++++ Excerto citado
Em volta deste prenúncio do TGV duriense, vejo o outro lado. Aquele em que o cuidado dá lugar ao desleixo, em que o primor cede perante o abandono. Este património ferroviário merecia mais. Memória e respeito.







Estas são composições cuja dignidade é há muito ignorada. Esventradas pelo catálogo das dilinquências, não respondem à pergunta mais simples: como é possível ter-se chegado aqui ?


































O estado de conservação desta locomotiva a vapor, que esteve ao serviço na Linha,  dispensa qualquer legenda. Neste primeiro plano assemelha-se a um navio naufragado.























O abandono destes pedaços de história à sorte, à inclemência da erosão do tempo e, sobretudo, à acção do vandalismo mentecapto, ultrapassa os limites da negligência. Todo este material circulante agoniza hoje na Estação de Foz Tua, sem que uma luz se vislumbre no final do verdadeiro túnel negro que é o futuro da ferrovia portuguesa. Muito mais do que das palavras, é das imagens que me sirvo para contar a história.








































Saí da Estação de Foz Tua com uma sensação paradoxal. Vi o que tinha para ver. Triste fado o dos caminhos de ferro. Só vestindo a pele do fotógrafo, mais frio e protegido pela câmera documentalista, me senti confortável. 




À direita da Helix o quilómetro um dos mais de cento e trinta da Linha do Tua. Vou fazer os primeiros a pé...









segunda-feira, 5 de setembro de 2011

Linha Tua (III)




(continuação)
++++++++
++++ Dados extraídos
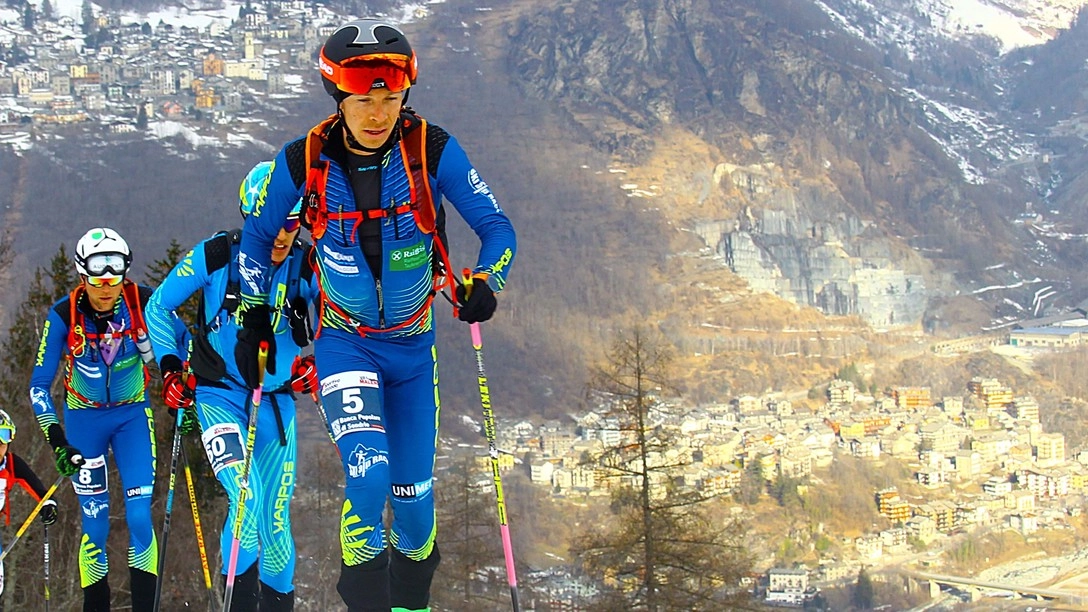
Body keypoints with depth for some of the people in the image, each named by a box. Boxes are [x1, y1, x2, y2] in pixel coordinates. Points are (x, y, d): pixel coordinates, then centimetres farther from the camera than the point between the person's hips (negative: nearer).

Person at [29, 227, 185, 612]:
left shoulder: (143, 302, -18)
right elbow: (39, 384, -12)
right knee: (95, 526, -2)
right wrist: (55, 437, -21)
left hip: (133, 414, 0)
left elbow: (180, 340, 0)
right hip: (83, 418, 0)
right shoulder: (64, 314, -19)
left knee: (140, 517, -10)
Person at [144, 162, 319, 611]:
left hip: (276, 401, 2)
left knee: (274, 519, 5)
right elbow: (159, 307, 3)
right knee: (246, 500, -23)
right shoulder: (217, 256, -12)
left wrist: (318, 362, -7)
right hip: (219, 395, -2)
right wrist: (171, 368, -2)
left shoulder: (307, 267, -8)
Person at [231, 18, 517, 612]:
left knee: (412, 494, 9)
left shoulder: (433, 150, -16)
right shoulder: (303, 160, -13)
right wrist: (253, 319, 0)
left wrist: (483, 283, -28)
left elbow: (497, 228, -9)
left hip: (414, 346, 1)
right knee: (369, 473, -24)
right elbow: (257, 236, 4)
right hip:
++++++++
### Tarefas a realizar
[a] Segundo o excerto, em que estação agoniza hoje todo o material circulante abandonado?
[b] Reproduza, sem qualquer alteração, todas as linhas de dados desde a que contém "right hip: (219, 395, -2)" até à última dessas linhas, inclusive.
O excerto e as linhas de dados são independentes entre si.

### Respostas às tarefas
[a] Na Estação de Foz Tua.

[b]
right hip: (219, 395, -2)
right wrist: (171, 368, -2)
left shoulder: (307, 267, -8)
Person at [231, 18, 517, 612]:
left knee: (412, 494, 9)
left shoulder: (433, 150, -16)
right shoulder: (303, 160, -13)
right wrist: (253, 319, 0)
left wrist: (483, 283, -28)
left elbow: (497, 228, -9)
left hip: (414, 346, 1)
right knee: (369, 473, -24)
right elbow: (257, 236, 4)
right hip:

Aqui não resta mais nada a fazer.